*** PROVIDED ENTRIES Section Begins ***

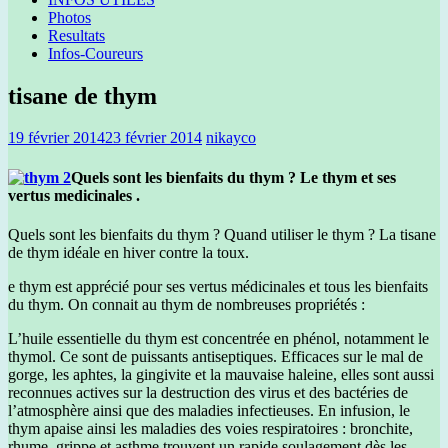
Photos
Resultats
Infos-Coureurs
tisane de thym
19 février 2014
23 février 2014
nikayco
Quels sont les bienfaits du thym ? Le thym et ses
vertus medicinales
.
Quels sont les bienfaits du thym ? Quand utiliser le thym ? La tisane
de thym idéale en hiver contre la toux.
e thym est apprécié pour ses vertus médicinales et tous les bienfaits
du thym. On connait au thym de nombreuses propriétés :
L’huile essentielle du thym est concentrée en phénol, notamment le
thymol. Ce sont de puissants antiseptiques. Efficaces sur le mal de
gorge, les aphtes, la gingivite et la mauvaise haleine, elles sont aussi
reconnues actives sur la destruction des virus et des bactéries de
l’atmosphère ainsi que des maladies infectieuses. En infusion, le
thym apaise ainsi les maladies des voies respiratoires : bronchite,
rhume, grippe et asthme trouvent un rapide soulagement dès les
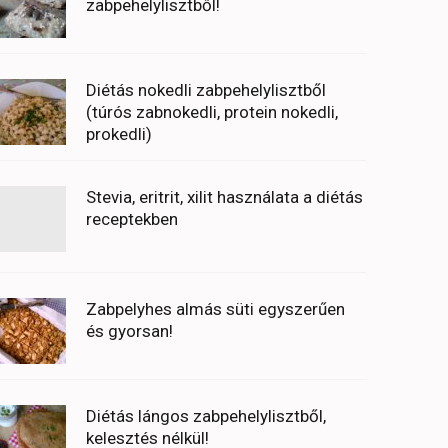
zabpehelylisztből!
Diétás nokedli zabpehelylisztből
(túrós zabnokedli, protein nokedli,
prokedli)
Stevia, eritrit, xilit használata a diétás
receptekben
Zabpelyhes almás süti egyszerűen
és gyorsan!
Diétás lángos zabpehelylisztből,
kelesztés nélkül!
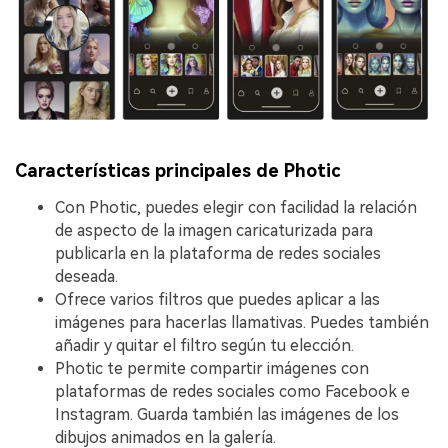
Características principales de Photic
Con Photic, puedes elegir con facilidad la relación
de aspecto de la imagen caricaturizada para
publicarla en la plataforma de redes sociales
deseada.
Ofrece varios filtros que puedes aplicar a las
imágenes para hacerlas llamativas. Puedes también
añadir y quitar el filtro según tu elección.
Photic te permite compartir imágenes con
plataformas de redes sociales como Facebook e
Instagram. Guarda también las imágenes de los
dibujos animados en la galería.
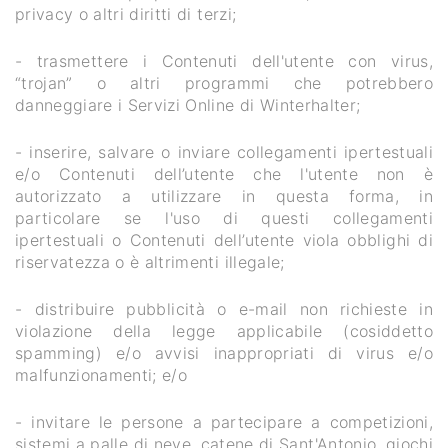
privacy o altri diritti di terzi;
- trasmettere i Contenuti dell'utente con virus,
“trojan” o altri programmi che potrebbero
danneggiare i Servizi Online di Winterhalter;
- inserire, salvare o inviare collegamenti ipertestuali
e/o Contenuti dell’utente che l'utente non è
autorizzato a utilizzare in questa forma, in
particolare se l'uso di questi collegamenti
ipertestuali o Contenuti dell’utente viola obblighi di
riservatezza o è altrimenti illegale;
- distribuire pubblicità o e-mail non richieste in
violazione della legge applicabile (cosiddetto
spamming) e/o avvisi inappropriati di virus e/o
malfunzionamenti; e/o
- invitare le persone a partecipare a competizioni,
sistemi a palle di neve, catene di Sant'Antonio, giochi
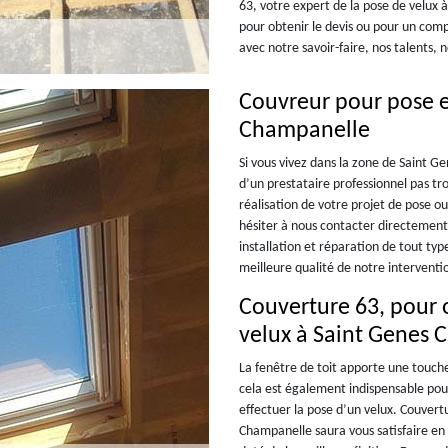
63, votre expert de la pose de velux
pour obtenir le devis ou pour un com
avec notre savoir-faire, nos talents,
Couvreur pour pose e
Champanelle
Si vous vivez dans la zone de Saint 
d’un prestataire professionnel pas trop
réalisation de votre projet de pose o
hésiter à nous contacter directement
installation et réparation de tout ty
meilleure qualité de notre interventio
Couverture 63, pour 
velux à Saint Genes
La fenêtre de toit apporte une touch
cela est également indispensable pou
effectuer la pose d’un velux. Couvert
Champanelle saura vous satisfaire en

*** PROVIDED ENTRIES Section Ends ***

■ TASK BRIEF:
Within the entries above, find each line where "pose" appears; copy every one.

■ TASK ANSWER:
63, votre expert de la pose de velux
Couvreur pour pose e
réalisation de votre projet de pose o
effectuer la pose d’un velux. Couvert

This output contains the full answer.